Por Que se Chama Tarot de Marselha?

O nome Tarot de Marselha não é apenas uma homenagem — é uma referência direta à origem histórica desse baralho tão emblemático. Na segunda metade do século XVIII, mais precisamente em 1760, um gravador francês chamado Nicolas Conver, em Marselha, imprimiu um dos mais influentes modelos de tarot que conhecemos hoje. Sua oficina, ativa por mais de um século, se tornou um marco na fabricação e difusão dessas cartas na Europa.

O que tornava essas cartas especiais era o processo artesanal: após a impressão em preto e branco dos contornos — o chamado “risco” —, os detalhes eram pintados à mão, com cores suaves e simbologia marcante. Esse cuidado conferia a cada baralho um toque único, quase íntimo, como se cada lâmina carregasse algo do artesão que a coloriu.

——

● **Ação necessária 1**
Diga se cada afirmação concorda com o texto sobre o Tarot de Marselha, respondendo sim ou não e citando as palavras do texto que decidem: (a) Nicolas Conver imprimiu seu modelo de tarot em Marselha em 1760. (b) Os contornos das cartas eram impressos em cores. (c) A oficina de Conver funcionou por menos de cinquenta anos.
● **Ação necessária 2**
Liste todos os nomes próprios distintos que aparecem no texto sobre o Tarot de Marselha.
● **Ação necessária 3**
Prossiga com o texto sobre o Tarot de Marselha a partir da última frase apresentada.
Os itens vêm de outra fonte, sem relação com o texto.

——

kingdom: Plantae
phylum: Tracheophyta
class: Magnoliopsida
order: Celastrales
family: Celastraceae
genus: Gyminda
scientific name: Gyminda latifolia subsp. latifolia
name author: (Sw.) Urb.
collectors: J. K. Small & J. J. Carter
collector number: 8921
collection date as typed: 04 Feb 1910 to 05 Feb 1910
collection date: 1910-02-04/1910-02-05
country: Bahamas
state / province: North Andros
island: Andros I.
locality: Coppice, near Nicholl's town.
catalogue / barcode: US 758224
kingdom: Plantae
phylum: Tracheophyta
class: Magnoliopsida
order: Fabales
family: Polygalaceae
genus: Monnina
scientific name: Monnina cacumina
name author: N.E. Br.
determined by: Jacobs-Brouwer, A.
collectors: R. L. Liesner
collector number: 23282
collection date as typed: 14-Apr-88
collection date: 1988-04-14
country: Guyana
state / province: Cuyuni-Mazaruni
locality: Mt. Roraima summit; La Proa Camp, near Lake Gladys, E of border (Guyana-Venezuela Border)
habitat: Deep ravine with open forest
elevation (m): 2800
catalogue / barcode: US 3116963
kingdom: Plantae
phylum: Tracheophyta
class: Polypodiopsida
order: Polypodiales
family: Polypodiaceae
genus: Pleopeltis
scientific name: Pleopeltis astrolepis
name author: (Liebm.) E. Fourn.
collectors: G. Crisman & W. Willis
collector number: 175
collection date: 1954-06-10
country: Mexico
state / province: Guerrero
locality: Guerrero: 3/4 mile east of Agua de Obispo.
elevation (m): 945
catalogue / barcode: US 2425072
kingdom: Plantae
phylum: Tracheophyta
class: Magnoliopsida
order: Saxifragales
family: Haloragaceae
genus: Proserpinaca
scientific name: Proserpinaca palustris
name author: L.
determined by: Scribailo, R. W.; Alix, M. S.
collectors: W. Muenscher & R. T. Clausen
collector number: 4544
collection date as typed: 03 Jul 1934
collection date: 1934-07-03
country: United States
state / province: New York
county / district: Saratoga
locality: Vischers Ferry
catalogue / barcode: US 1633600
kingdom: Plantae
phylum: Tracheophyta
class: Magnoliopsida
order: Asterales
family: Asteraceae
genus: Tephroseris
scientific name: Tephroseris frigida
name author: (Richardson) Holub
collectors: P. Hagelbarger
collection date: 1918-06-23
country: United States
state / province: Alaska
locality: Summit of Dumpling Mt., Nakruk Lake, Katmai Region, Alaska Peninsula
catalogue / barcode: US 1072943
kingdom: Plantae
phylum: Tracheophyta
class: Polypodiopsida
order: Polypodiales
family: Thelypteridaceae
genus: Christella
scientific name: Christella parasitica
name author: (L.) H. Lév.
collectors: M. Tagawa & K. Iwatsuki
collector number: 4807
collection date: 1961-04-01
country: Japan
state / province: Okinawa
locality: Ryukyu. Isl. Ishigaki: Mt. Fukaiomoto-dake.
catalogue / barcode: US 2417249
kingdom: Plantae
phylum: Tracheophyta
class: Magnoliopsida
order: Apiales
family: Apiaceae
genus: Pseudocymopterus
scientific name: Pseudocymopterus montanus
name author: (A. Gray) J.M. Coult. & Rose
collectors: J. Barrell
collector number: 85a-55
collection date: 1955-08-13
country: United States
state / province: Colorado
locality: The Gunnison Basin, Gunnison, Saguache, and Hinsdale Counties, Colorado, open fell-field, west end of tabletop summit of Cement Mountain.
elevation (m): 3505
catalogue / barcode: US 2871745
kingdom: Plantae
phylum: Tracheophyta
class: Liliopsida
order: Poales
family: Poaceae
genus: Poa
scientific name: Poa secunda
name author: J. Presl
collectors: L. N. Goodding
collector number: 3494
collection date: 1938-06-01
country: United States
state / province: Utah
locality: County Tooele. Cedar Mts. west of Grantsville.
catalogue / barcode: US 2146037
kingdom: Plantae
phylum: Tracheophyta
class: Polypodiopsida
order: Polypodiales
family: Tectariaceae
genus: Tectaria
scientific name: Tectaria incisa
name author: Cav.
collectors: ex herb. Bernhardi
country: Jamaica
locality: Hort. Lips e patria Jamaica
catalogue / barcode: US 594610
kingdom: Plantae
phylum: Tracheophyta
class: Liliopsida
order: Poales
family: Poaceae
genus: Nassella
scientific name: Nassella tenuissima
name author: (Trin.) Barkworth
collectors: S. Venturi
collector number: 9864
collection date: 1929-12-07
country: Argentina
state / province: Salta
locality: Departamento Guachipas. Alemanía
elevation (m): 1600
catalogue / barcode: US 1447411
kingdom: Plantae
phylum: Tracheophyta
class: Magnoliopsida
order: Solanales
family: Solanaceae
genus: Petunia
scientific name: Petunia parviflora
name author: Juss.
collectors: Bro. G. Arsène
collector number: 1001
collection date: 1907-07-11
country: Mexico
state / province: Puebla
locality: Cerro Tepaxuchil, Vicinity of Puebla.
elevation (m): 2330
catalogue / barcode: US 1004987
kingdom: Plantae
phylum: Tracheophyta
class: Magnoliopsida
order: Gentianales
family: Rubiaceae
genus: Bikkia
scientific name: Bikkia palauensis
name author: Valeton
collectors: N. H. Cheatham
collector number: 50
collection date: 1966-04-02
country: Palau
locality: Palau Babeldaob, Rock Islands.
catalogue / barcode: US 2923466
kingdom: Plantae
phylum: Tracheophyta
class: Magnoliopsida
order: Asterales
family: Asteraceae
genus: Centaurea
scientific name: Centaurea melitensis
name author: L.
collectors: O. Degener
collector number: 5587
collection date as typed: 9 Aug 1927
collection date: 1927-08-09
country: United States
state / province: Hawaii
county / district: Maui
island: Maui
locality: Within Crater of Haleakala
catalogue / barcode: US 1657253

——

● **Área de resposta 1**
(a) Sim: "mais precisamente em 1760, um gravador francês chamado Nicolas Conver, em Marselha, imprimiu um dos mais influentes modelos de tarot que conhecemos hoje".
(b) Não: "após a impressão em preto e branco dos contornos".
(c) Não: "Sua oficina, ativa por mais de um século".

● **Área de resposta 2**
Tarot de Marselha, Nicolas Conver, Marselha, Europa

● **Área de resposta 3**
Marselha, na época, era um importante porto comercial no sul da França, ponto de encontro entre culturas, ideias e tradições esotéricas. Essa localização estratégica ajudou a espalhar o baralho por toda a Europa. Com o tempo, o modelo de Conver tornou-se referência, e mesmo as versões modernas ainda seguem fielmente sua estrutura visual e simbólica.

Hoje, o Tarot de Marselha é muito mais que um jogo ou ferramenta de leitura: é um patrimônio simbólico, uma ponte entre arte, história e esoterismo. Seu nome carrega consigo não só a geografia, mas todo um legado de mistério, arte e devaneio humano.